[Transcribed page text]
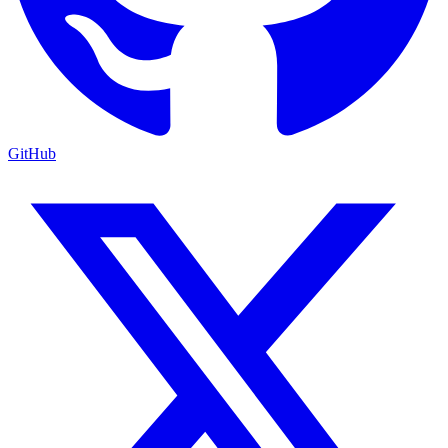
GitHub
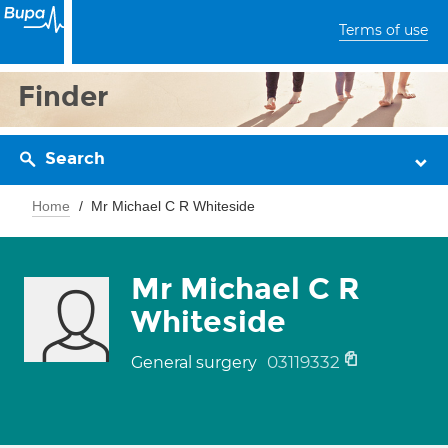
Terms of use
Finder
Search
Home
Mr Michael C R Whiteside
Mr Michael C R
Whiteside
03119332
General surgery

...

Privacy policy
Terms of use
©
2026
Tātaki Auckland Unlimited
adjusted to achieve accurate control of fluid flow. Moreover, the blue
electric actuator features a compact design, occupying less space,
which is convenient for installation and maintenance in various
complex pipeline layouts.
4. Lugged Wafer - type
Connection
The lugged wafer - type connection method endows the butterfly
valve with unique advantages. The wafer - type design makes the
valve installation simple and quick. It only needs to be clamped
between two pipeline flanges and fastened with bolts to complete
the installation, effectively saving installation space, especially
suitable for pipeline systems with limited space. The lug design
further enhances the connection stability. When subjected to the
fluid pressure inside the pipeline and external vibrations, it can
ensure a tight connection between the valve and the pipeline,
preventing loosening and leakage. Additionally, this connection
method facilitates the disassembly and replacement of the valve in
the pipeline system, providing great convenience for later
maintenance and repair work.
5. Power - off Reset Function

> _REQUIRED ACTION_:
Rewrite everything from "Privacy policy" down to "5. Power - off Reset Function", putting "piping" wherever "pipeline" occurs and keeping every other word the same.

> _TASK RESPONSE_:
Privacy policy
Terms of use
©
2026
Tātaki Auckland Unlimited
adjusted to achieve accurate control of fluid flow. Moreover, the blue
electric actuator features a compact design, occupying less space,
which is convenient for installation and maintenance in various
complex piping layouts.
4. Lugged Wafer - type
Connection
The lugged wafer - type connection method endows the butterfly
valve with unique advantages. The wafer - type design makes the
valve installation simple and quick. It only needs to be clamped
between two piping flanges and fastened with bolts to complete
the installation, effectively saving installation space, especially
suitable for piping systems with limited space. The lug design
further enhances the connection stability. When subjected to the
fluid pressure inside the piping and external vibrations, it can
ensure a tight connection between the valve and the piping,
preventing loosening and leakage. Additionally, this connection
method facilitates the disassembly and replacement of the valve in
the piping system, providing great convenience for later
maintenance and repair work.
5. Power - off Reset Function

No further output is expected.